Итак, нужно вылетать ночью с маленького неосвещенного аэродрома. Если поставить с трех сторон автомашины с включенными фарами, еще куда ни шло… Оставалось раздобыть машины.

Маньен взял свою и помчался сквозь наступившую темноту в комитет ближайшей деревни.

Помещение комитета находилось на первом этаже и было завалено всевозможными конфискованными предметами: тут были швейные машинки, картины, люстры, кровати, какая-то непонятная груда, из которой торчали рукоятки разных инструментов, и в свете ламп, стоявших на столе в глубине помещения, все это придавало ему вид аукционного зала, где аккуратно разложенные вещи всегда кажутся награбленными. Перед столом один за другим проходили крестьяне. Кто-то из членов комитета подошел к Маньену.

— Мне нужны машины, — сказал тот, пожав ему Руку.

Крестьянин безмолвно воздел руки к небу. Маньен хорошо знал этих деревенских комитетчиков: чаще всего пожилые, серьезные, ушлые (половину своего времени они тратили на то, чтобы защитить комитет от любителей погреть руки) и почти всегда дельные.

— Дело вот какое, — сказал Маньен, — мы оборудовали новое летное поле. У нас пока нет осветительной аппаратуры, то есть нет света для ночных взлетов и посадок. Есть только один выход: обозначить границы поля с помощью автомобильных фар. В управлении автомашин нет. В военном министерстве — тоже. У тебя машины есть. Вот и одолжил бы мне на нынешнюю ночь.

— Мне бы самому нужно дюжину, а у меня пять штук, из них три — малые грузовички. Одалживать-то нечего. Одну — еще куда ни шло…

— Нет, одной мало. Если наши самолеты окажутся над Теруэлем, они остановят фашистов. Иначе там будут фашисты, а ополченцев сотрут в порошок. Понятно тебе? Вот мне и нужны машины, хоть грузовички, хоть что угодно. Для товарищей, которые там воюют, это вопрос жизни и смерти. Слушай, как используются твои машины?

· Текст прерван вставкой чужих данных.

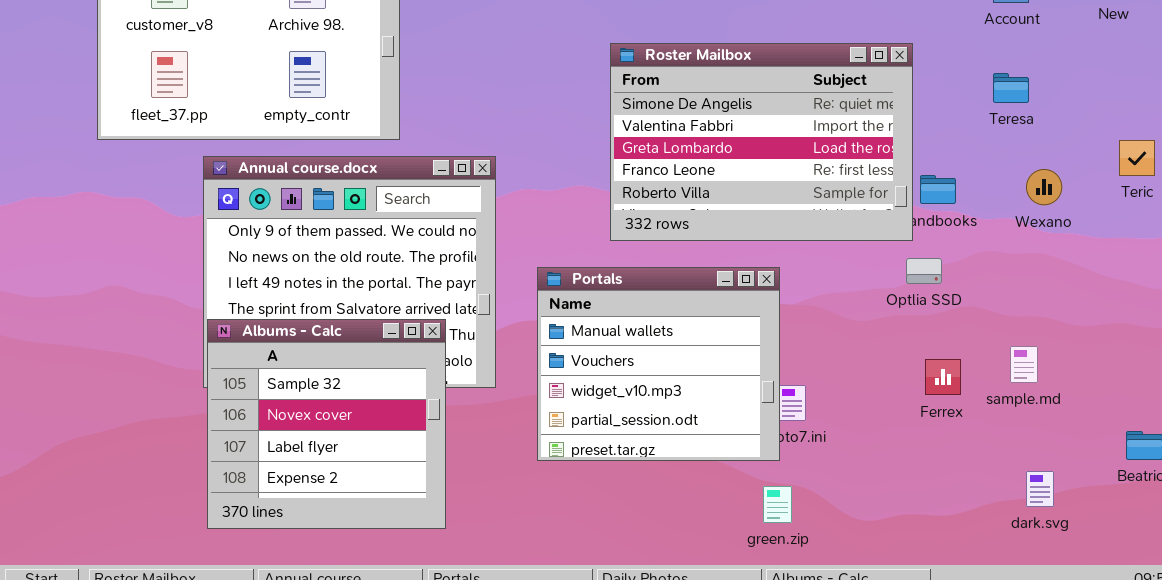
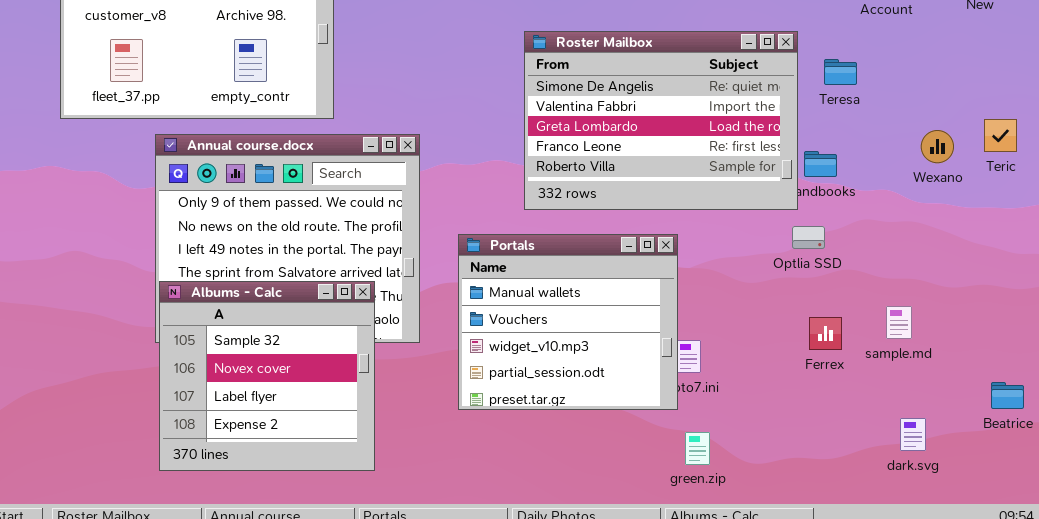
Teresa: [993,73,1029,103] -> [824,59,857,85], moved
Wexano: [1026,169,1062,205] -> [921,130,954,163], moved
green.zip: [763,486,792,523] -> [685,432,710,465], moved

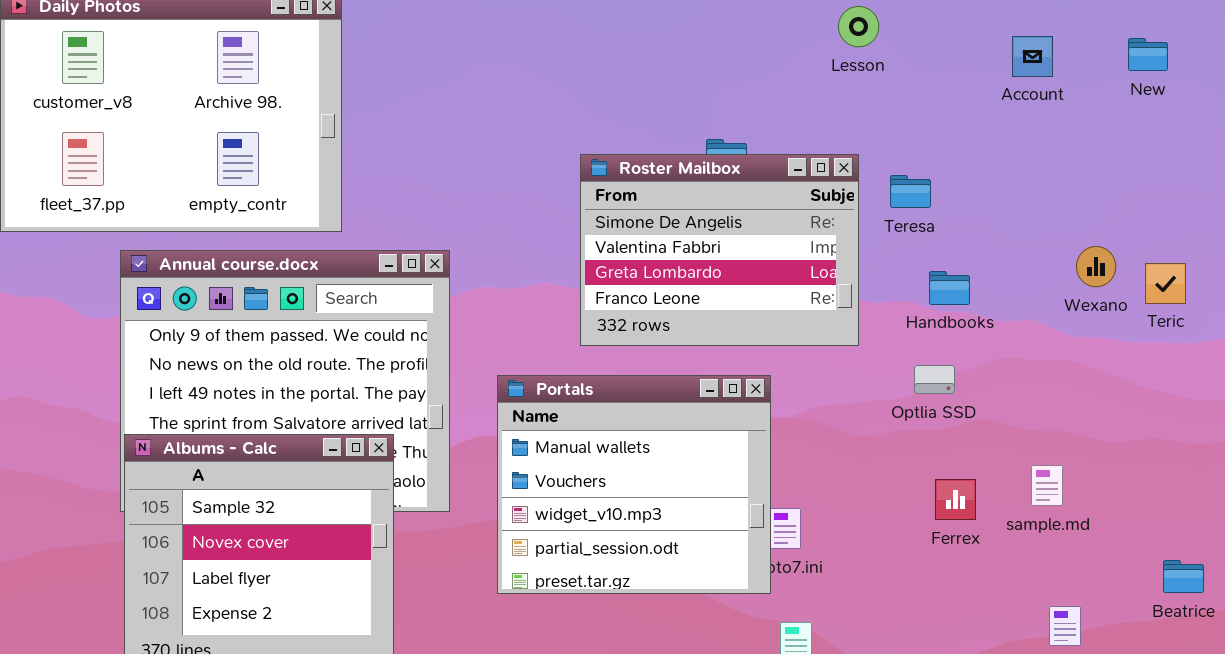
Roster Mailbox: [524,31,798,210] -> [580,154,859,346], resized
Teresa: [824,59,857,85] -> [890,175,931,208], moved
Teric: [984,119,1017,152] -> [1145,263,1186,304], moved

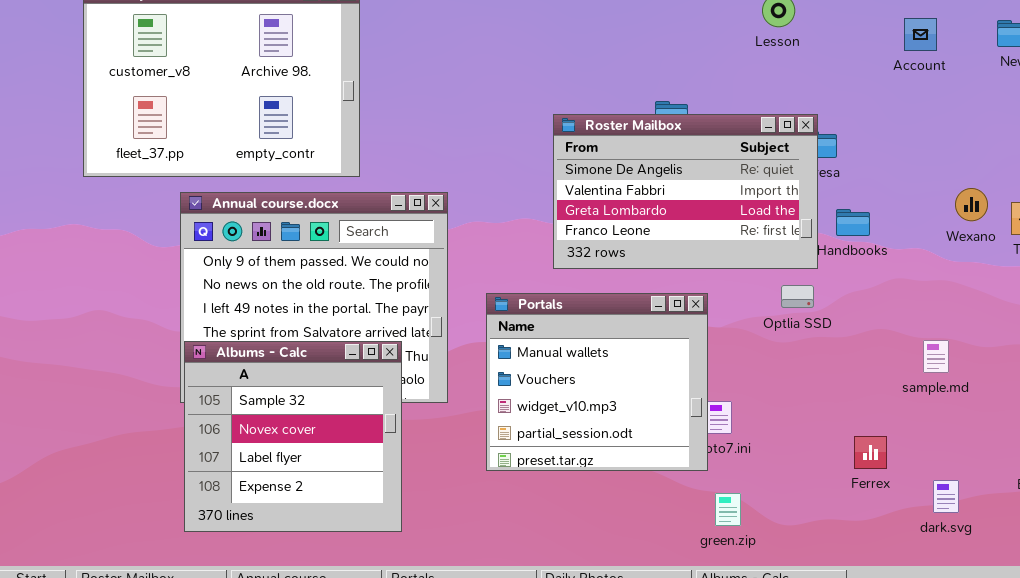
Roster Mailbox: [580,154,859,346] -> [553,114,818,269], resized
Optlia SSD: [914,365,955,394] -> [781,285,814,308], moved
sample.md: [1031,465,1063,506] -> [923,340,949,373], moved
Ferrex: [935,479,976,520] -> [854,436,887,469], moved

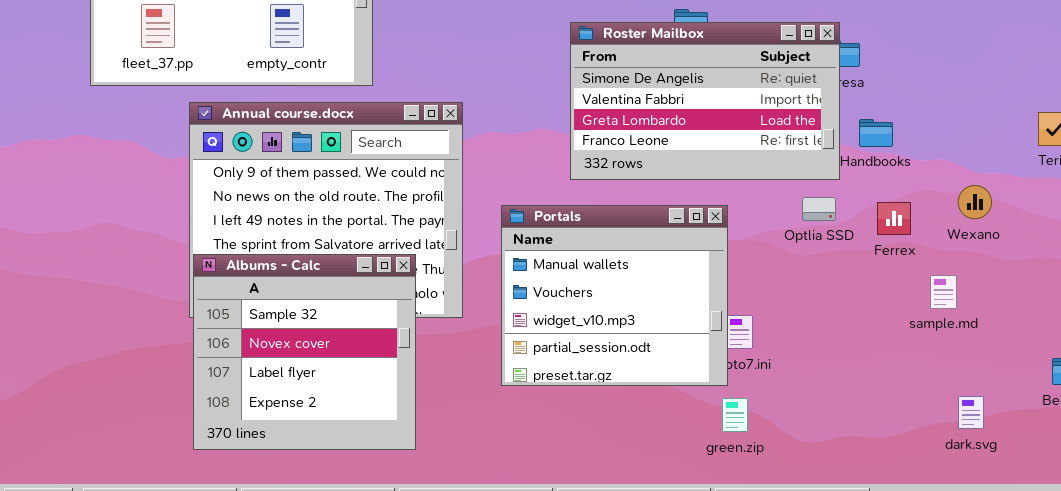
Wexano: [955,188,988,221] -> [958,185,992,219], moved
sample.md: [923,340,949,373] -> [930,275,957,309], moved
Ferrex: [854,436,887,469] -> [877,202,911,235], moved
green.zip: [715,493,741,526] -> [722,398,748,432], moved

— Да не в этом дело!.. Понимаешь, мы не имеем права давать взаймы машины без водителей, а водители сегодня отработали по пятнадцать часов, ну и…

— Пускай отсыпаются в машинах, я не против. Посажу за руль наших механиков. Если ты хочешь, чтобы я поговорил с ними, поговорю, уверен, они согласятся; и согласятся, если ты сам объяснишь, как обстоит дело.

— В котором часу тебе понадобятся машины?

— В четыре утра.

Крестьянин отошел, посовещался с двумя другими у стола с керосиновыми лампами, вернулся к Маньену.

— Сделаем, что сможем. Обещаю три. Удастся больше — больше.

Маньен отправился в путь: одна ночная деревня за другой; помещения, заваленные всякой всячиной, и просторные помещения, выбеленные известью; стоявшие там крестьяне в черных блузах отбрасывали на стены причудливые тени; площади, колоритом напоминавшие театральные декорации и час от часу все более безлюдные, освещались окнами таверн да последними газовыми рожками, выплескивавшими на фиолетовые купола покинутых церквей светящиеся блики. Всего в деревнях было двадцать три машины. Маньену обещали девять.

Когда он снова оказался в первой деревне, было полтретьего ночи. В слабом свете из окон комитета он увидел людей, тащивших мешки; они двигались цепочкой, как докеры, загружающие судно углем, и пересекали дорогу, направляясь в аюнтамьенто; водителю Маньена пришлось остановить машину. Один из них прошел у самого капота, согнувшись под половиной освежеванной бычьей туши.

— Что это? — спросил Маньен крестьянина, сидевшего у двери.

— Добровольцы.

— Для какой работы?

— Доставка продовольствия. Пришлось вызывать добровольцев. Наши машины уехали к летчикам, надо помочь Мадриду.

Когда Маньен вернулся на аэродром, появились первые машины. К половине пятого на месте было двенадцать легковых машин и шесть полугрузовых и при них водители. Некоторые захватили с собой фонари — на всякий случай.

— Может, еще какая работа требуется?

Один, из добровольцев сыпал бранью, непонятно почему.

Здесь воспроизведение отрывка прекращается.